All of this has come to a head leading up to the much-anticipated vote on whether Wister Elementary in Germantown should be converted into a neighborhood-based charter school run by Mastery.
One of the essential questions in that debate has been: Is the progress shown by Wister in the 2014-15 SPR real? Is it, as it is for Ellwood, a trick of technical tinkering? Or, possibly, something related to the test change?
More on that later.
In the days before Thursday’s School Reform Commission meeting – one that will feature a series of hotly debated, high-stakes votes, including the vote on Wister – these are some of the oddities in this year’s SPR that should be considered closely.
The bottom-line question is: How much stock should decision-makers put into SPR in a year when the metric was revised and the assessments were dramatically altered?
SPR was implemented three years ago on the heels of significant budget cuts in Philadelphia.
Leaders wanted to create an accountability tool that would highlight meaningful progress and not shame and blame the schools that serve the most needy, at-risk student populations.
The state’s School Performance Profile metric gives equal weight to achievement and growth, and analyses consistently show that performance on SPP correlates strongly with student poverty.
Pivoting away from that model, SPR gives “progress” the most weight. And it derives those growth scores from the state’s value-added metric, PVAAS – which judges schools based on how well students perform on state tests compared to their results the previous year in relation to the rest of the state.
PVAAS results show very little correlation to student poverty in reading and math in non-high schools.
“It’s important for us to understand who’s growing children, because otherwise, if we just do it on achievement, then it paints a very different picture,” said Superintendent William Hite. “We need to acknowledge where children are growing.”
But like most metrics that purport to evaluate school quality, the SPR has its share of critics – especially because of the year-to-year volatility of PVAAS.
The District has increased that volatility by adjusting the inner workings of the metric.
As a result, as the graph below shows, the most consistent thing about school “progress” as captured by SPR is inconsistency.
Of the 170 non-high schools that participated in SPR since its inception, the largest chunk moved into a different “progress” tier each year – both up and down.
(Here you can see an interactive spreadsheet of non-high schools that participated in SPR since its inception. Only District schools participated in year one.)
This volatility is what drove the District to give growth less emphasis, changing it from 50 percent of a school’s overall score to 40 percent in 2014-15.
But looking at the three years of SPR “progress” data raises questions like this:
If SPR tells us that, for instance, John Hancock Elementary has progress scores that moved from “reinforce” down to “intervene” before surging up to “model,” is it telling us anything meaningful about what’s going on inside the school?

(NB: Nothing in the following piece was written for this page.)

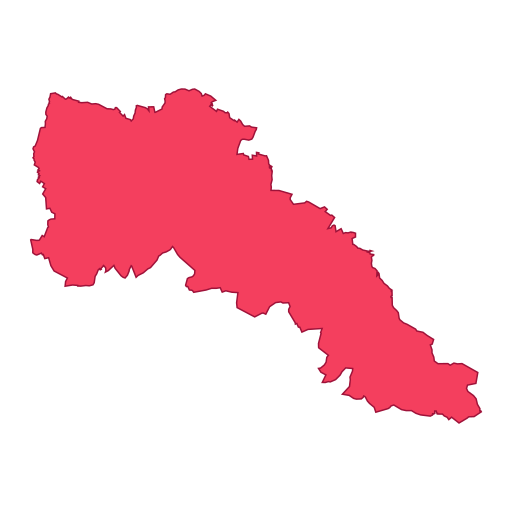 Sampués, Sucre, Colombia
{"feature_id": "7082276B86835655718123", "entity_name": "Sampués", "entity_type": "district", "adm_level": 2, "iso_a3": "COL", "parent_name": "Colombia", "parent_adm1": "Sucre", "projection": "orthographic", "projection_center": [-75.366, 9.156], "detail": "fine", "context": "isolated", "style": "filled", "palette": "rose", "viewbox_px": 512, "rotation_deg": 0, "n_neighbors": 0, "source": "geoboundaries", "source_scale": "gbopen_adm2", "svg_char_len": 5982}
<svg xmlns="http://www.w3.org/2000/svg" viewBox="0 0 512 512"><path d="M481.3,411.8L480.8,410.9L479.8,410.9L479.9,408.6L477.4,404.3L476.1,398.8L473.5,395.6L467.9,391.5L466.5,388.5L467.5,385.1L475.9,383.4L477.8,372.5L462.0,363.6L457.5,363.9L453.9,363.1L450.2,365.2L447.9,363.6L438.0,363.7L434.3,361.0L433.8,357.1L432.0,352.9L432.0,349.8L430.3,344.9L432.2,344.1L433.6,339.5L427.0,335.4L423.0,332.3L416.8,331.0L415.6,329.1L407.1,324.3L403.6,322.9L399.8,319.7L399.1,318.2L398.3,312.7L396.6,310.5L393.6,307.7L392.3,305.3L392.1,297.7L391.2,297.6L390.9,296.7L391.5,295.8L392.1,295.8L392.0,291.6L391.4,291.5L391.3,291.0L391.8,290.9L391.6,290.3L391.9,290.1L389.3,288.3L387.4,285.9L384.0,283.4L382.1,280.4L379.6,278.0L379.0,273.5L377.7,271.8L378.3,274.6L376.8,276.0L377.1,270.9L375.0,268.5L372.6,267.6L371.8,266.4L371.4,263.3L371.9,260.4L371.4,257.3L372.1,256.1L373.6,255.4L373.7,254.6L370.1,254.0L369.9,252.8L367.1,251.9L367.2,251.3L369.1,251.6L371.7,251.0L370.1,250.5L370.1,251.2L368.0,251.2L362.7,250.0L360.0,248.4L357.8,248.1L356.7,246.6L353.8,244.5L352.8,244.3L352.1,238.5L355.5,237.0L355.5,233.2L352.7,232.3L351.3,232.5L351.0,232.0L348.0,232.9L345.6,232.6L343.3,233.5L341.1,228.7L336.0,231.7L335.1,225.7L334.0,225.1L332.4,225.8L331.2,227.8L327.9,228.6L334.6,217.5L331.8,215.1L330.5,215.4L325.2,211.6L327.2,209.3L324.5,206.9L320.1,208.6L308.7,202.0L306.6,201.3L304.7,202.9L293.5,204.3L290.2,199.6L290.2,197.8L292.0,194.3L279.0,190.5L271.0,190.4L271.3,187.2L270.9,184.4L272.1,179.8L271.7,175.6L272.2,171.5L272.1,170.9L271.5,170.7L271.9,170.1L271.2,169.0L271.3,168.3L270.2,168.3L270.2,167.7L269.5,167.6L269.5,166.4L271.4,167.1L271.5,167.5L271.9,166.6L269.6,165.2L268.7,163.8L268.5,160.4L266.5,155.8L265.1,155.9L258.4,154.0L258.8,152.8L256.5,152.4L256.6,156.0L252.3,155.2L252.5,159.2L249.0,159.3L248.4,156.5L243.7,154.9L243.3,153.5L237.0,154.4L237.8,148.4L240.7,140.5L242.2,139.3L244.1,139.2L248.8,140.1L251.8,139.1L253.0,137.2L255.2,131.3L256.3,129.5L256.6,127.8L251.5,127.1L249.6,125.9L244.6,126.3L242.6,124.5L240.7,121.1L238.9,119.4L237.1,122.1L234.6,120.1L234.2,120.7L229.7,117.7L229.0,113.6L227.7,112.1L227.1,112.8L225.1,112.7L223.5,111.3L217.5,109.2L216.5,111.4L209.7,106.3L210.9,104.8L212.3,105.9L212.6,105.5L212.0,105.0L212.3,104.4L211.5,104.0L212.0,103.5L211.2,102.8L212.3,101.7L215.8,100.3L210.8,96.1L205.4,93.8L204.2,95.3L202.1,96.1L201.3,93.6L199.1,91.4L194.7,89.0L192.4,89.3L189.0,90.8L185.0,89.1L181.4,89.0L178.1,89.9L175.2,91.8L173.3,92.1L170.1,94.3L166.8,93.8L165.6,94.6L165.4,97.6L164.6,98.7L165.1,100.9L165.0,103.0L162.2,107.0L162.0,109.0L155.2,112.4L154.9,112.4L153.7,106.8L148.5,106.9L148.9,110.8L147.3,108.8L145.2,107.6L137.3,105.4L136.3,105.8L136.4,107.3L135.4,110.1L135.1,113.0L133.7,116.1L133.3,118.8L131.2,121.0L130.3,119.6L125.9,118.3L124.5,114.6L123.1,116.1L119.5,112.4L120.3,111.5L116.6,107.6L115.4,107.6L114.8,109.2L113.3,109.6L110.8,108.9L107.1,108.8L98.6,104.3L95.7,103.7L91.7,104.0L87.6,102.3L81.7,102.7L78.6,102.3L78.9,101.2L72.9,99.6L71.0,98.5L71.3,98.2L70.6,97.2L69.2,98.0L68.5,97.1L66.5,98.9L65.4,99.2L62.4,96.5L61.9,96.9L57.8,94.3L56.4,93.9L55.4,92.9L50.6,93.7L50.0,97.0L48.9,99.2L49.5,101.5L49.1,102.9L49.4,103.3L48.4,104.3L48.3,105.5L46.9,107.9L45.8,112.1L45.9,114.4L47.2,116.2L46.7,118.9L45.3,121.3L45.4,124.0L45.0,127.4L41.4,127.6L40.4,128.4L37.5,140.4L35.2,146.0L33.6,146.9L33.0,148.8L34.5,151.8L33.7,153.7L33.9,156.7L33.0,157.8L34.0,158.8L34.1,160.2L35.2,162.1L34.3,164.9L38.3,167.4L39.1,168.4L37.9,170.0L40.1,170.8L38.3,171.0L37.4,172.1L39.0,173.6L38.4,174.8L39.8,175.7L38.4,177.1L39.2,177.7L37.5,179.6L37.1,181.6L39.6,183.5L40.8,181.2L44.4,183.6L42.6,186.8L45.7,188.7L42.7,194.0L45.7,197.6L46.5,208.9L49.9,208.3L51.7,212.2L54.9,213.8L54.8,218.8L51.0,219.1L49.3,219.8L47.9,220.9L47.8,224.8L48.5,226.9L47.7,227.6L44.2,236.7L42.2,235.5L39.4,240.1L38.8,240.3L36.6,240.4L31.1,239.5L30.7,239.9L32.8,249.3L32.8,252.6L33.2,253.2L35.3,254.6L36.8,255.0L41.4,253.1L42.4,254.8L43.3,254.5L44.8,258.6L48.6,257.7L50.9,265.7L54.1,271.0L67.4,278.0L65.6,281.5L65.1,286.2L72.6,285.0L77.7,285.4L77.7,286.0L80.8,286.1L85.8,285.5L89.4,285.8L93.0,284.8L94.2,282.7L95.1,276.4L96.7,273.8L98.2,269.9L99.5,268.7L100.2,269.8L101.3,269.2L100.9,268.5L103.6,265.8L103.1,264.9L105.6,267.8L105.9,270.5L105.4,272.1L108.3,270.6L113.9,265.4L115.1,268.3L121.1,275.8L123.1,277.3L125.1,278.0L127.4,275.3L129.1,271.1L129.3,269.5L131.2,265.7L131.7,266.1L136.1,277.3L138.1,275.4L143.3,272.8L147.8,268.9L150.5,267.6L157.0,260.1L158.7,256.0L159.9,255.4L162.6,253.0L166.2,251.9L169.5,250.1L170.4,249.5L172.5,246.5L173.8,247.9L177.6,254.5L180.0,257.3L194.9,270.4L194.6,273.9L193.4,275.8L191.9,276.9L189.0,277.6L187.4,278.6L186.0,283.8L185.6,285.2L185.9,285.9L186.5,286.6L187.5,286.4L187.9,286.8L189.4,290.0L191.7,290.2L192.6,290.7L193.7,292.3L206.1,290.0L211.6,288.3L216.3,288.3L220.2,287.7L222.2,292.1L225.8,290.8L231.8,292.2L237.9,292.6L236.6,302.8L237.1,307.6L254.7,316.9L261.6,313.3L263.1,313.0L265.8,314.2L269.6,306.7L275.6,302.6L280.8,301.9L282.9,303.0L288.6,302.7L290.1,306.5L288.7,309.3L288.7,311.8L295.2,322.7L295.4,324.1L296.8,323.5L298.4,327.1L299.8,327.2L301.9,332.1L308.0,329.4L322.1,328.5L320.6,332.6L321.1,333.3L318.5,343.5L318.6,347.4L318.8,347.9L328.4,355.3L326.8,357.3L326.1,362.2L324.3,365.0L320.5,368.1L318.5,368.4L320.9,372.2L325.9,374.9L322.3,382.4L325.2,382.5L328.3,381.6L330.3,381.9L335.6,379.6L340.1,375.1L342.0,371.7L345.7,367.9L352.7,368.5L352.5,371.1L350.0,377.1L350.3,379.8L349.5,386.5L342.4,394.2L349.2,395.4L353.6,398.4L356.3,399.1L361.3,398.9L363.1,397.4L363.7,396.0L364.4,396.3L365.4,397.1L367.4,401.0L369.5,403.4L374.2,407.3L375.8,412.2L388.1,408.6L389.7,407.6L391.1,405.9L393.8,405.0L401.5,409.6L406.2,410.6L411.5,410.6L415.9,413.3L420.6,414.9L430.3,416.1L432.5,415.0L432.6,413.7L433.6,413.7L433.6,414.0L434.8,413.4L434.7,411.0L436.2,411.0L436.8,413.1L437.5,413.3L437.4,414.0L442.5,414.1L444.2,415.9L447.2,417.3L448.8,419.6L451.6,417.2L459.0,423.0L467.2,418.1L468.7,416.8L474.1,416.6L481.3,411.8Z" fill="#f43f5e" stroke="#9f1239" stroke-width="1.5"/></svg>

For School Reform Commissioner Bill Green, the inconsistency calls into question the ways that the District has tinkered with the SPR.
“It’s not fair to the schools not to lock it down at a certain point,” said Green. “It’s hard on decision-makers and policy-makers when you have a score, but the underlying reason for that score is shifting.”

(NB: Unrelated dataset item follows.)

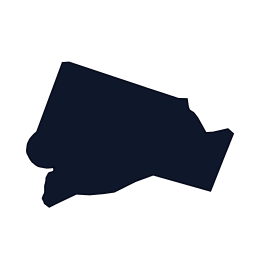 an SVG outline of Borkou, rotated 82°
{"feature_id": "TCD-5577", "entity_name": "Borkou", "entity_type": "Préfecture", "adm_level": 1, "iso_a3": "TCD", "parent_name": "Chad", "parent_adm1": "", "projection": "robinson", "projection_center": [18.999, 18.69], "detail": "fine", "context": "isolated", "style": "filled", "palette": "ink", "viewbox_px": 256, "rotation_deg": 82, "n_neighbors": 0, "source": "natural_earth", "source_scale": "10m", "svg_char_len": 1425}
<svg xmlns="http://www.w3.org/2000/svg" viewBox="0 0 256 256"><g transform="rotate(82 128 128)"><path d="M155.5,28.8L158.3,30.3L161.6,32.2L165.0,34.2L168.3,36.1L171.6,38.0L175.0,39.9L178.3,41.8L181.7,43.7L185.0,45.6L188.4,47.5L191.7,49.4L195.1,51.3L198.4,53.2L201.8,55.1L177.8,109.6L181.8,128.1L189.3,150.5L189.3,161.4L188.6,175.3L186.0,188.4L192.8,210.0L195.2,217.0L191.0,221.1L188.5,221.5L187.5,222.0L186.1,222.4L186.0,222.5L185.8,222.5L185.4,222.3L182.8,220.9L181.4,219.8L180.9,219.5L180.0,219.2L177.8,218.9L174.1,218.4L172.7,218.0L171.6,217.4L168.3,216.3L166.1,215.9L165.7,215.7L162.1,213.1L161.7,212.7L161.5,212.3L161.4,212.1L161.4,211.9L161.0,209.0L160.9,208.3L160.8,208.2L160.6,207.9L160.3,207.6L160.0,207.4L159.8,207.3L158.9,207.0L158.6,207.0L158.4,207.0L157.9,207.1L157.6,207.1L157.4,207.0L157.0,206.5L156.7,206.4L156.4,206.5L156.5,209.8L156.2,213.6L156.2,214.0L154.1,220.5L153.3,222.3L151.8,224.2L148.7,227.1L147.6,227.9L144.8,229.3L139.4,231.2L138.6,231.4L136.3,231.4L130.6,229.9L128.9,229.1L125.5,226.8L123.0,224.1L120.7,221.2L119.5,219.1L119.2,218.9L118.9,218.6L87.0,201.4L54.7,184.0L54.2,183.8L54.3,183.5L54.4,182.7L54.5,181.2L54.6,179.8L54.7,178.4L54.9,177.0L76.3,134.0L91.3,103.9L106.0,74.0L107.4,65.5L115.4,65.5L118.8,64.8L122.1,60.9L127.5,57.8L137.5,53.9L143.6,51.6L144.2,44.7L143.6,36.9L142.9,29.2L148.3,24.6L151.6,26.5L154.9,28.4L155.5,28.8Z" fill="#0f172a" stroke="#020617" stroke-width="1.5"/></g></svg>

Highlighting a rarely seen rift between the SRC and the Hite administration, Jura Chung pushed back against Green’s recommendation.
“It’s a tradeoff, right? Do I keep the tool constant for the sake of longitudinal analysis?” she asked. “Or do I enhance the tool because I think these changes are making it better and giving us a better snapshot of school quality? I don’t want to give up one for the other, necessarily. I can commit to minimizing the changes. I can’t guarantee that we’ll have no changes from here on out.”
Chung added that she shares much more nuance and context with decision-makers than is available in the publicly available reports.